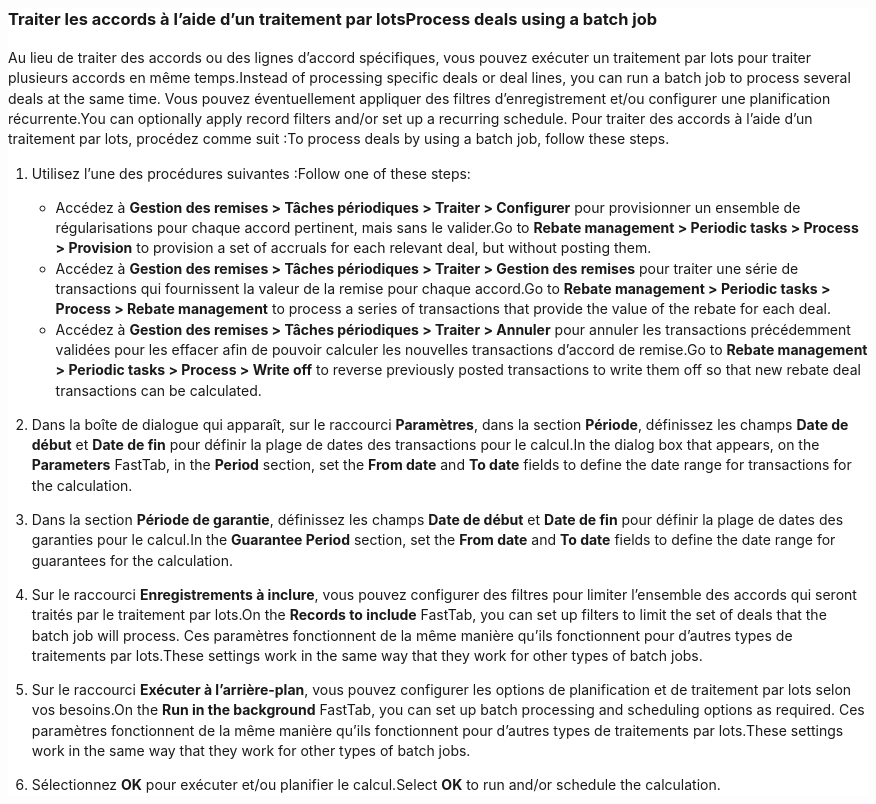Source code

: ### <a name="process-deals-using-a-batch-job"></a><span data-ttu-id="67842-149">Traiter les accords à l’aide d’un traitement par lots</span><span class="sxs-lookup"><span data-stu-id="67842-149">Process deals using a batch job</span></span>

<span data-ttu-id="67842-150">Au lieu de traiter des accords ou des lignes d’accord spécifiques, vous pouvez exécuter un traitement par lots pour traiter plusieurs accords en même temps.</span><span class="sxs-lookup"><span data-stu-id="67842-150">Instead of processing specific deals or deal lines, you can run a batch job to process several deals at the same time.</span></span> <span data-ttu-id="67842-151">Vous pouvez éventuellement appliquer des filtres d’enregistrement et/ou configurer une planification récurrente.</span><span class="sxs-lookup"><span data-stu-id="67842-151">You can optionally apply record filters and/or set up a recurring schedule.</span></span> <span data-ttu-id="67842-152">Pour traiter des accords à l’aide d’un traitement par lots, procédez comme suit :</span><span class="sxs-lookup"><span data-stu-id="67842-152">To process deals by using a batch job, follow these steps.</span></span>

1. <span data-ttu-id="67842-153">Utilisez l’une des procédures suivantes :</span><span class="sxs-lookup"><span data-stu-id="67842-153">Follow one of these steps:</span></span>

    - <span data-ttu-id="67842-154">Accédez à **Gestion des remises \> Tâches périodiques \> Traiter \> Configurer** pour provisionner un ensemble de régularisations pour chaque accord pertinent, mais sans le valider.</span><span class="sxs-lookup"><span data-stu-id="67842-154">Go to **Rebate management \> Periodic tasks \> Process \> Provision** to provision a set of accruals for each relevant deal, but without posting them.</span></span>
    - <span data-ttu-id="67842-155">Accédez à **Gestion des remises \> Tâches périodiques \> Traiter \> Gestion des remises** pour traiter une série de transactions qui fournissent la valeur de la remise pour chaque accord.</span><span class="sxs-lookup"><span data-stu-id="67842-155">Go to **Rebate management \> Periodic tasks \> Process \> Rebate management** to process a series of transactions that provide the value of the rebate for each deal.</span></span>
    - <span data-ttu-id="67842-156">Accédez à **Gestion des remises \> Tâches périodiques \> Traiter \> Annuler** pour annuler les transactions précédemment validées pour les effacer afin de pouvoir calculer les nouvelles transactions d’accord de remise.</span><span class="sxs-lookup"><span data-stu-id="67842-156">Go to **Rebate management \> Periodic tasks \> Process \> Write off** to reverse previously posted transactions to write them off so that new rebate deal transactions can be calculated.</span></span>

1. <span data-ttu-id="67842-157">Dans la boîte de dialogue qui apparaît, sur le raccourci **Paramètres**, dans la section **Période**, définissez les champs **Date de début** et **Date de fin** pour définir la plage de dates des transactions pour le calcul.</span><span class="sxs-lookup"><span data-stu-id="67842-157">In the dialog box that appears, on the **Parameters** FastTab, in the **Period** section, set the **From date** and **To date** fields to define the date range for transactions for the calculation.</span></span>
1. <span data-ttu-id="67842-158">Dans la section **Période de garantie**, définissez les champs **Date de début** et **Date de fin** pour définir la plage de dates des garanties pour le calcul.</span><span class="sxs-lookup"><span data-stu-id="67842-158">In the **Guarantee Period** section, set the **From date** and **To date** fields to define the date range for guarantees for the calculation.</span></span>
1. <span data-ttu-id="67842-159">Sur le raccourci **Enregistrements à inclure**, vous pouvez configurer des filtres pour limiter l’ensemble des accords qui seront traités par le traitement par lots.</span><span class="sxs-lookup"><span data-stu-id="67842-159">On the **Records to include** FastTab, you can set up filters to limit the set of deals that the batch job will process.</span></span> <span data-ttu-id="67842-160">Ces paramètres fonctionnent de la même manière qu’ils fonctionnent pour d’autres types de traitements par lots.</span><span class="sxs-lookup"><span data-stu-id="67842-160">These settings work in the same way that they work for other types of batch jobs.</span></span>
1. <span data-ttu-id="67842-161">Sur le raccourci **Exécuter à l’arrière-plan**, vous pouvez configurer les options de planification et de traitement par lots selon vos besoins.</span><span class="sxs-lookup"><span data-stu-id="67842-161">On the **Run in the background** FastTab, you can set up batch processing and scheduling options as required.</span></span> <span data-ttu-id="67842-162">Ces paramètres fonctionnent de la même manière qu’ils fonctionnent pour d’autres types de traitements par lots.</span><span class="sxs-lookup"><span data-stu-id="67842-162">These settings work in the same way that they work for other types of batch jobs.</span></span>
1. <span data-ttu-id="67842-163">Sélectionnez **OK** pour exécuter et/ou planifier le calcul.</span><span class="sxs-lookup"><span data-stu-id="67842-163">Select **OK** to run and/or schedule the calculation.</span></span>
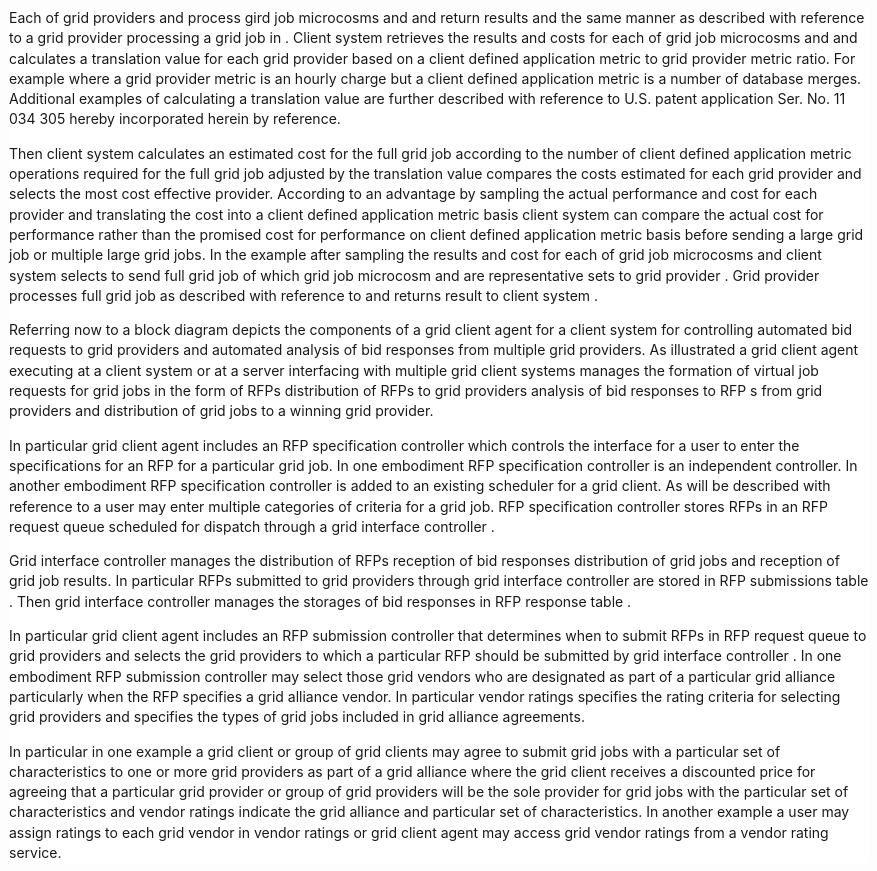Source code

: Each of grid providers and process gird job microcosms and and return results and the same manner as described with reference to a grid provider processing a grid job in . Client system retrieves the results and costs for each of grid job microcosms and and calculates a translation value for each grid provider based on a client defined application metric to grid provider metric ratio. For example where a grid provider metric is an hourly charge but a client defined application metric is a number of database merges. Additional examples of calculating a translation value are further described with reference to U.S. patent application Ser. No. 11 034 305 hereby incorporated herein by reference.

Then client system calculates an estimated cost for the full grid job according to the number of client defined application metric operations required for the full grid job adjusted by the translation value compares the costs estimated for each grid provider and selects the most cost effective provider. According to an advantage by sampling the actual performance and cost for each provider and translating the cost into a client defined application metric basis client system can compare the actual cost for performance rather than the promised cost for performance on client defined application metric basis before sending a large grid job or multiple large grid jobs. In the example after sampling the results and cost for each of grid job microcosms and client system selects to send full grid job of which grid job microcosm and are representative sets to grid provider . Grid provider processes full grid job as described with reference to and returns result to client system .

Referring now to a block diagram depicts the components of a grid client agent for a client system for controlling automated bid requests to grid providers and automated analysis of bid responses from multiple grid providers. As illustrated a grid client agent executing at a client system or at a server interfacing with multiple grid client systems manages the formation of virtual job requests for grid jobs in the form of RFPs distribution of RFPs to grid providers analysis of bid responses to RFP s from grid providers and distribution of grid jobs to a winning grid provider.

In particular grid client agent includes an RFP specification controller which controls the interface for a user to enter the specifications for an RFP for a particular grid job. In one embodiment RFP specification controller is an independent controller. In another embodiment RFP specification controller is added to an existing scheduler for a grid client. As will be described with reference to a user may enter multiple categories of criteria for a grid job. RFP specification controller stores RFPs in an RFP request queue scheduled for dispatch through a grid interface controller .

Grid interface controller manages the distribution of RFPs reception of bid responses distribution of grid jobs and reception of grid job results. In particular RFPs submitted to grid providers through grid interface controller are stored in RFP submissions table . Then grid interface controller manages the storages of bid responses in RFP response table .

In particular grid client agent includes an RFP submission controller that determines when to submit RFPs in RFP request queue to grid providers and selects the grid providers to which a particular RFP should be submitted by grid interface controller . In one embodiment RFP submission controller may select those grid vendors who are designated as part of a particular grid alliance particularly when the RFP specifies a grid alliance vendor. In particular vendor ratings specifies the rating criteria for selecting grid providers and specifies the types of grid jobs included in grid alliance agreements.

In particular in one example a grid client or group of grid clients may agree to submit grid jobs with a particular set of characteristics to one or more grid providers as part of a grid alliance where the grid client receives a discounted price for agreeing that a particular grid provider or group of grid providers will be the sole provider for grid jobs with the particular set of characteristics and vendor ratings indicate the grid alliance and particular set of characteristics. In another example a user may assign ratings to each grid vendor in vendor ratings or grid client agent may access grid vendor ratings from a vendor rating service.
================================
— ASSIGNMENT —
Copy out all of the items above word for word and character for character, leaving out the pictures.

— EXPECTED ANSWER —
Source code

: ### <a name="process-deals-using-a-batch-job"></a><span data-ttu-id="67842-149">Traiter les accords à l’aide d’un traitement par lots</span><span class="sxs-lookup"><span data-stu-id="67842-149">Process deals using a batch job</span></span>

<span data-ttu-id="67842-150">Au lieu de traiter des accords ou des lignes d’accord spécifiques, vous pouvez exécuter un traitement par lots pour traiter plusieurs accords en même temps.</span><span class="sxs-lookup"><span data-stu-id="67842-150">Instead of processing specific deals or deal lines, you can run a batch job to process several deals at the same time.</span></span> <span data-ttu-id="67842-151">Vous pouvez éventuellement appliquer des filtres d’enregistrement et/ou configurer une planification récurrente.</span><span class="sxs-lookup"><span data-stu-id="67842-151">You can optionally apply record filters and/or set up a recurring schedule.</span></span> <span data-ttu-id="67842-152">Pour traiter des accords à l’aide d’un traitement par lots, procédez comme suit :</span><span class="sxs-lookup"><span data-stu-id="67842-152">To process deals by using a batch job, follow these steps.</span></span>

1. <span data-ttu-id="67842-153">Utilisez l’une des procédures suivantes :</span><span class="sxs-lookup"><span data-stu-id="67842-153">Follow one of these steps:</span></span>

    - <span data-ttu-id="67842-154">Accédez à **Gestion des remises \> Tâches périodiques \> Traiter \> Configurer** pour provisionner un ensemble de régularisations pour chaque accord pertinent, mais sans le valider.</span><span class="sxs-lookup"><span data-stu-id="67842-154">Go to **Rebate management \> Periodic tasks \> Process \> Provision** to provision a set of accruals for each relevant deal, but without posting them.</span></span>
    - <span data-ttu-id="67842-155">Accédez à **Gestion des remises \> Tâches périodiques \> Traiter \> Gestion des remises** pour traiter une série de transactions qui fournissent la valeur de la remise pour chaque accord.</span><span class="sxs-lookup"><span data-stu-id="67842-155">Go to **Rebate management \> Periodic tasks \> Process \> Rebate management** to process a series of transactions that provide the value of the rebate for each deal.</span></span>
    - <span data-ttu-id="67842-156">Accédez à **Gestion des remises \> Tâches périodiques \> Traiter \> Annuler** pour annuler les transactions précédemment validées pour les effacer afin de pouvoir calculer les nouvelles transactions d’accord de remise.</span><span class="sxs-lookup"><span data-stu-id="67842-156">Go to **Rebate management \> Periodic tasks \> Process \> Write off** to reverse previously posted transactions to write them off so that new rebate deal transactions can be calculated.</span></span>

1. <span data-ttu-id="67842-157">Dans la boîte de dialogue qui apparaît, sur le raccourci **Paramètres**, dans la section **Période**, définissez les champs **Date de début** et **Date de fin** pour définir la plage de dates des transactions pour le calcul.</span><span class="sxs-lookup"><span data-stu-id="67842-157">In the dialog box that appears, on the **Parameters** FastTab, in the **Period** section, set the **From date** and **To date** fields to define the date range for transactions for the calculation.</span></span>
1. <span data-ttu-id="67842-158">Dans la section **Période de garantie**, définissez les champs **Date de début** et **Date de fin** pour définir la plage de dates des garanties pour le calcul.</span><span class="sxs-lookup"><span data-stu-id="67842-158">In the **Guarantee Period** section, set the **From date** and **To date** fields to define the date range for guarantees for the calculation.</span></span>
1. <span data-ttu-id="67842-159">Sur le raccourci **Enregistrements à inclure**, vous pouvez configurer des filtres pour limiter l’ensemble des accords qui seront traités par le traitement par lots.</span><span class="sxs-lookup"><span data-stu-id="67842-159">On the **Records to include** FastTab, you can set up filters to limit the set of deals that the batch job will process.</span></span> <span data-ttu-id="67842-160">Ces paramètres fonctionnent de la même manière qu’ils fonctionnent pour d’autres types de traitements par lots.</span><span class="sxs-lookup"><span data-stu-id="67842-160">These settings work in the same way that they work for other types of batch jobs.</span></span>
1. <span data-ttu-id="67842-161">Sur le raccourci **Exécuter à l’arrière-plan**, vous pouvez configurer les options de planification et de traitement par lots selon vos besoins.</span><span class="sxs-lookup"><span data-stu-id="67842-161">On the **Run in the background** FastTab, you can set up batch processing and scheduling options as required.</span></span> <span data-ttu-id="67842-162">Ces paramètres fonctionnent de la même manière qu’ils fonctionnent pour d’autres types de traitements par lots.</span><span class="sxs-lookup"><span data-stu-id="67842-162">These settings work in the same way that they work for other types of batch jobs.</span></span>
1. <span data-ttu-id="67842-163">Sélectionnez **OK** pour exécuter et/ou planifier le calcul.</span><span class="sxs-lookup"><span data-stu-id="67842-163">Select **OK** to run and/or schedule the calculation.</span></span>
Source code

: Each of grid providers and process gird job microcosms and and return results and the same manner as described with reference to a grid provider processing a grid job in . Client system retrieves the results and costs for each of grid job microcosms and and calculates a translation value for each grid provider based on a client defined application metric to grid provider metric ratio. For example where a grid provider metric is an hourly charge but a client defined application metric is a number of database merges. Additional examples of calculating a translation value are further described with reference to U.S. patent application Ser. No. 11 034 305 hereby incorporated herein by reference.

Then client system calculates an estimated cost for the full grid job according to the number of client defined application metric operations required for the full grid job adjusted by the translation value compares the costs estimated for each grid provider and selects the most cost effective provider. According to an advantage by sampling the actual performance and cost for each provider and translating the cost into a client defined application metric basis client system can compare the actual cost for performance rather than the promised cost for performance on client defined application metric basis before sending a large grid job or multiple large grid jobs. In the example after sampling the results and cost for each of grid job microcosms and client system selects to send full grid job of which grid job microcosm and are representative sets to grid provider . Grid provider processes full grid job as described with reference to and returns result to client system .

Referring now to a block diagram depicts the components of a grid client agent for a client system for controlling automated bid requests to grid providers and automated analysis of bid responses from multiple grid providers. As illustrated a grid client agent executing at a client system or at a server interfacing with multiple grid client systems manages the formation of virtual job requests for grid jobs in the form of RFPs distribution of RFPs to grid providers analysis of bid responses to RFP s from grid providers and distribution of grid jobs to a winning grid provider.

In particular grid client agent includes an RFP specification controller which controls the interface for a user to enter the specifications for an RFP for a particular grid job. In one embodiment RFP specification controller is an independent controller. In another embodiment RFP specification controller is added to an existing scheduler for a grid client. As will be described with reference to a user may enter multiple categories of criteria for a grid job. RFP specification controller stores RFPs in an RFP request queue scheduled for dispatch through a grid interface controller .

Grid interface controller manages the distribution of RFPs reception of bid responses distribution of grid jobs and reception of grid job results. In particular RFPs submitted to grid providers through grid interface controller are stored in RFP submissions table . Then grid interface controller manages the storages of bid responses in RFP response table .

In particular grid client agent includes an RFP submission controller that determines when to submit RFPs in RFP request queue to grid providers and selects the grid providers to which a particular RFP should be submitted by grid interface controller . In one embodiment RFP submission controller may select those grid vendors who are designated as part of a particular grid alliance particularly when the RFP specifies a grid alliance vendor. In particular vendor ratings specifies the rating criteria for selecting grid providers and specifies the types of grid jobs included in grid alliance agreements.

In particular in one example a grid client or group of grid clients may agree to submit grid jobs with a particular set of characteristics to one or more grid providers as part of a grid alliance where the grid client receives a discounted price for agreeing that a particular grid provider or group of grid providers will be the sole provider for grid jobs with the particular set of characteristics and vendor ratings indicate the grid alliance and particular set of characteristics. In another example a user may assign ratings to each grid vendor in vendor ratings or grid client agent may access grid vendor ratings from a vendor rating service.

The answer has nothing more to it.